═════ GESPEICHERTE DATEN ═════

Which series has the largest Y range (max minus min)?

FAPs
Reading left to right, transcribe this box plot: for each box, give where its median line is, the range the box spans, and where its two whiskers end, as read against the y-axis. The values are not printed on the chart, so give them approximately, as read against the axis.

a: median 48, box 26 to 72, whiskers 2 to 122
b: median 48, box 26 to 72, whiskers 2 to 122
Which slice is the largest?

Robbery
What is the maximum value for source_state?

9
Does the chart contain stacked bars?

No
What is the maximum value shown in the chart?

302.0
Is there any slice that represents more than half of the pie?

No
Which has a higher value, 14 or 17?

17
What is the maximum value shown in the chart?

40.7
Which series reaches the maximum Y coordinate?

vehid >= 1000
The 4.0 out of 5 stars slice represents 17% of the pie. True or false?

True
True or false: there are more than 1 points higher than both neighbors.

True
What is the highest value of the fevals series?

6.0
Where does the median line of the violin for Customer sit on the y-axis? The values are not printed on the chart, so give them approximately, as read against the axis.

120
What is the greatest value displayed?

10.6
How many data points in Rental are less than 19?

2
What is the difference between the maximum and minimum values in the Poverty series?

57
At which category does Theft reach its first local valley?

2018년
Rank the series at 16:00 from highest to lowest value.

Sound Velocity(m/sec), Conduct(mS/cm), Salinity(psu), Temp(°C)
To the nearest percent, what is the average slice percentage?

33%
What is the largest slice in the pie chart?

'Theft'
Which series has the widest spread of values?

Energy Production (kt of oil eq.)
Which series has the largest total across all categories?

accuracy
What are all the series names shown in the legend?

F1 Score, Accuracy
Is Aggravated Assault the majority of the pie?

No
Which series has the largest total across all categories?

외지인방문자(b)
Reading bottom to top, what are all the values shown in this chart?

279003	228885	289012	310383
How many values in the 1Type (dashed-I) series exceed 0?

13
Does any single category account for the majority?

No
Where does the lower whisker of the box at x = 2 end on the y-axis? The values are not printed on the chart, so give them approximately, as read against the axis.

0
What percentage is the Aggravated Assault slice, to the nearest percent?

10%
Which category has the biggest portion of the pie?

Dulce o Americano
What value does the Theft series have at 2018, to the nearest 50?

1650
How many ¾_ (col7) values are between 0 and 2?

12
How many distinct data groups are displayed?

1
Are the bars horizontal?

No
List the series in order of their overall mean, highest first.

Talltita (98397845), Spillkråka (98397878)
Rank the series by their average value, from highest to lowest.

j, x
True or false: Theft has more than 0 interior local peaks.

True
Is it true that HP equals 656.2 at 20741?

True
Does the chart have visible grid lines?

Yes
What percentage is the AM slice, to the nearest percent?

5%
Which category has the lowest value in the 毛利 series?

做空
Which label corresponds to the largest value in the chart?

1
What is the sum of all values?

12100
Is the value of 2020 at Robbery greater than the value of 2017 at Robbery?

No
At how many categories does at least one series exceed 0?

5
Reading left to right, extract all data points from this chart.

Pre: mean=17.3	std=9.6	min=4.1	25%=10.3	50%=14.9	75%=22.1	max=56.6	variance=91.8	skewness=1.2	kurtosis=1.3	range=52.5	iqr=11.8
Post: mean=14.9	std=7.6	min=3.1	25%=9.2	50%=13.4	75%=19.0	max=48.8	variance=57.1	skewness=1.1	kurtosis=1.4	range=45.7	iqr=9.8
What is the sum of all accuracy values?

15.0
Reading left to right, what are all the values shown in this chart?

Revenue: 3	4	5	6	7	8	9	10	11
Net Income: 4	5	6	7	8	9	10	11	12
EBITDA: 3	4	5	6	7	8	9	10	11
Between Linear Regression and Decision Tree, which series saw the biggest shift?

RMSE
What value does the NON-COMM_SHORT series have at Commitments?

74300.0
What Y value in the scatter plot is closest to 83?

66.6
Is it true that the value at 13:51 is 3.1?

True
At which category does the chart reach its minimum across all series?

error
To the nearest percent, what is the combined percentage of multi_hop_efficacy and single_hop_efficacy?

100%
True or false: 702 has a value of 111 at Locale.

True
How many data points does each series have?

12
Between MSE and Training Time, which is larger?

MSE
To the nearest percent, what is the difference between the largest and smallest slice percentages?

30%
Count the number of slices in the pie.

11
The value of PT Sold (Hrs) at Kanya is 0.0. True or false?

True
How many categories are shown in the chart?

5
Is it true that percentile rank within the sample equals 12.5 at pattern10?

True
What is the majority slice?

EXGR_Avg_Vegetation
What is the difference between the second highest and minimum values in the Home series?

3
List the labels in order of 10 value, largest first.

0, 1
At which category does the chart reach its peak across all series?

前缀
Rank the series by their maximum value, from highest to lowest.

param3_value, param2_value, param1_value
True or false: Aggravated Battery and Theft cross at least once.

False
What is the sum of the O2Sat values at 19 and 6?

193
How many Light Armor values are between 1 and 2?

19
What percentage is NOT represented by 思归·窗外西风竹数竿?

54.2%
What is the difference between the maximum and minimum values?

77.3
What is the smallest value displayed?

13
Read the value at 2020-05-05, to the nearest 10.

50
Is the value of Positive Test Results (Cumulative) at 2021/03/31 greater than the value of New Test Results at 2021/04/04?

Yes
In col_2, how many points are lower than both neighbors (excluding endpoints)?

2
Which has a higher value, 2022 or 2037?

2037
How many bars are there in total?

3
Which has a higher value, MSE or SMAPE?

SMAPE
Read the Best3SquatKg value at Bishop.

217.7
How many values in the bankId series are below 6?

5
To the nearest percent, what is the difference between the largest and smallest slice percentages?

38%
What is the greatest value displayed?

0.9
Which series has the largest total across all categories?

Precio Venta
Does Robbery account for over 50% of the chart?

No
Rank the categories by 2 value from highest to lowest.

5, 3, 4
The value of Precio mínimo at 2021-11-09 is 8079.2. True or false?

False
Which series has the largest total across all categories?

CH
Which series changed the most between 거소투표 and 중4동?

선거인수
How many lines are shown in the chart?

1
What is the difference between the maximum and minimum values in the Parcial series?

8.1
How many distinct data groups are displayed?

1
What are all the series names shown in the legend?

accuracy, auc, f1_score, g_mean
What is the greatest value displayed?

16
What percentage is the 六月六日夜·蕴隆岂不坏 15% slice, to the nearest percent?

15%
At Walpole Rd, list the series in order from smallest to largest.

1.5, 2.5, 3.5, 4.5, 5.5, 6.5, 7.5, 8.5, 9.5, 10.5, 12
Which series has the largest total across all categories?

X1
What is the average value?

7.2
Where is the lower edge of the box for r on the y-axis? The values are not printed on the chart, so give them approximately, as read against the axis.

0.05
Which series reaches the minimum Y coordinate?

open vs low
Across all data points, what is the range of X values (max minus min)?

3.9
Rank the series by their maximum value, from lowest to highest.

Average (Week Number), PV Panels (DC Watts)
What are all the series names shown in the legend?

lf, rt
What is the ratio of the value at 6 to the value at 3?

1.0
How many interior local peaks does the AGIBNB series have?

═════

ARBEITSAUFTRAG ::
Schreiben Sie die Einträge vom Anfang bis einschließlich der Zeile mit „Rank the series at“ Wort für Wort ab.

LÖSUNG DIESER AUFGABE ::
Which series has the largest Y range (max minus min)?

FAPs
Reading left to right, transcribe this box plot: for each box, give where its median line is, the range the box spans, and where its two whiskers end, as read against the y-axis. The values are not printed on the chart, so give them approximately, as read against the axis.

a: median 48, box 26 to 72, whiskers 2 to 122
b: median 48, box 26 to 72, whiskers 2 to 122
Which slice is the largest?

Robbery
What is the maximum value for source_state?

9
Does the chart contain stacked bars?

No
What is the maximum value shown in the chart?

302.0
Is there any slice that represents more than half of the pie?

No
Which has a higher value, 14 or 17?

17
What is the maximum value shown in the chart?

40.7
Which series reaches the maximum Y coordinate?

vehid >= 1000
The 4.0 out of 5 stars slice represents 17% of the pie. True or false?

True
True or false: there are more than 1 points higher than both neighbors.

True
What is the highest value of the fevals series?

6.0
Where does the median line of the violin for Customer sit on the y-axis? The values are not printed on the chart, so give them approximately, as read against the axis.

120
What is the greatest value displayed?

10.6
How many data points in Rental are less than 19?

2
What is the difference between the maximum and minimum values in the Poverty series?

57
At which category does Theft reach its first local valley?

2018년
Rank the series at 16:00 from highest to lowest value.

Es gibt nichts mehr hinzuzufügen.